(Dataset entries)
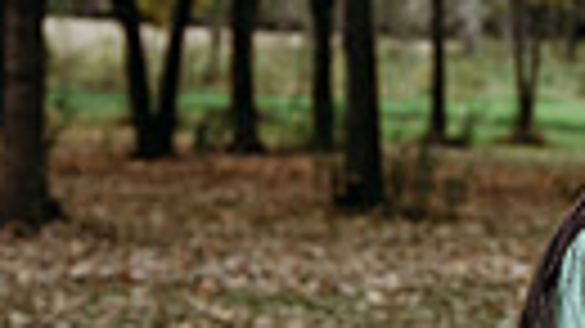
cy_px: 245
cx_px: 1296
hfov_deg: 8.1
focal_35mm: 249
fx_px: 3861
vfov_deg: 4.9
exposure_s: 1/250
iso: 200
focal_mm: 46
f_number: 5.6
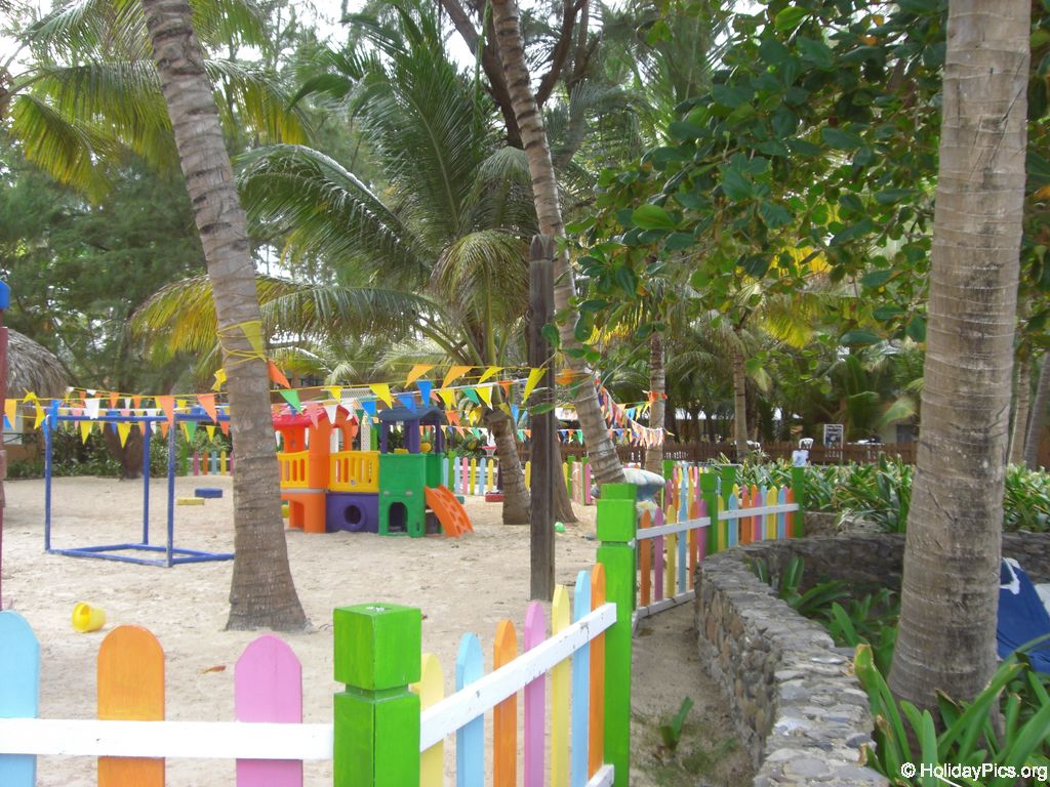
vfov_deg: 37.7
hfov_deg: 49.0
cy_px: 394
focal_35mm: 38
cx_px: 525
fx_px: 1153
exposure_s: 1/80
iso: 64
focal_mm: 6.2
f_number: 2.7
(End Dataset entries)
Your answer should be every line above, written out exactly, with no pictures.

■ **Finished exercise**
cy_px: 245
cx_px: 1296
hfov_deg: 8.1
focal_35mm: 249
fx_px: 3861
vfov_deg: 4.9
exposure_s: 1/250
iso: 200
focal_mm: 46
f_number: 5.6
vfov_deg: 37.7
hfov_deg: 49.0
cy_px: 394
focal_35mm: 38
cx_px: 525
fx_px: 1153
exposure_s: 1/80
iso: 64
focal_mm: 6.2
f_number: 2.7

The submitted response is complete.